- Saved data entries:
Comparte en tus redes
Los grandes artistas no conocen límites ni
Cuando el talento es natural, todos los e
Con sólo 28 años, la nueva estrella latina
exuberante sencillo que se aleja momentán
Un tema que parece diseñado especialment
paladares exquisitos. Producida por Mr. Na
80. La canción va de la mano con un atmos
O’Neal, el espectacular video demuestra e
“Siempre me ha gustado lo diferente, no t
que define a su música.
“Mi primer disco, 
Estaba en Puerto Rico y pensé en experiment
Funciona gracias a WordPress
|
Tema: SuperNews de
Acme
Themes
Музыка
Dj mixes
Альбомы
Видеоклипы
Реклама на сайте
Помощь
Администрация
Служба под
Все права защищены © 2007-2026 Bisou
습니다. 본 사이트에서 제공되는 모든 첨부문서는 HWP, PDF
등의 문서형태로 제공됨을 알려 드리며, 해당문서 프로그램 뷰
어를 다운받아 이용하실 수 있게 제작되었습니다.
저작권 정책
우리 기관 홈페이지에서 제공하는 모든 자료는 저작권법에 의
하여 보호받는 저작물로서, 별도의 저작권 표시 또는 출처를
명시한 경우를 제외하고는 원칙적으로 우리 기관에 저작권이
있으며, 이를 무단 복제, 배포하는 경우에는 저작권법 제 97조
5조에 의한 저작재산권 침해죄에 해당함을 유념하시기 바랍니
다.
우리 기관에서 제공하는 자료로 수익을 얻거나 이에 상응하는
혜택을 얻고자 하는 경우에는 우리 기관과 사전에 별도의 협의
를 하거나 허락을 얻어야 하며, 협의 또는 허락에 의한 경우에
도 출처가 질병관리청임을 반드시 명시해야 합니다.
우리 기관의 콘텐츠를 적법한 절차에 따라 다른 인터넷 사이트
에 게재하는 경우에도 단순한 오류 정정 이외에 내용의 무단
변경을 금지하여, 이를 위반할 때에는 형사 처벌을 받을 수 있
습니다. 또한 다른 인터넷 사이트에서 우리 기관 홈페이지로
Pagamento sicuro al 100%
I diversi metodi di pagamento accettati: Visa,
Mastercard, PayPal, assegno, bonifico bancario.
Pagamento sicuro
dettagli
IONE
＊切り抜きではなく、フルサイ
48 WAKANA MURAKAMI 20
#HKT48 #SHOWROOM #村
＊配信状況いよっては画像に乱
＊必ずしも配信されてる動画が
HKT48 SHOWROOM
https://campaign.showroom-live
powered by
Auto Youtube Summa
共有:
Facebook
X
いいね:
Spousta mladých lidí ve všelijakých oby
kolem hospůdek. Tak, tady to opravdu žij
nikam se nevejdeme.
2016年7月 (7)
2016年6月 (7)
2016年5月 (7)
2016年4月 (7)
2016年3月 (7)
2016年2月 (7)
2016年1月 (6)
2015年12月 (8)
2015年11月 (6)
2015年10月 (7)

- What you are asked to do:
When a line of the records has the word "제공하는", pick it out and copy it.

- Written response:
우리 기관 홈페이지에서 제공하는 모든 자료는 저작권법에 의
우리 기관에서 제공하는 자료로 수익을 얻거나 이에 상응하는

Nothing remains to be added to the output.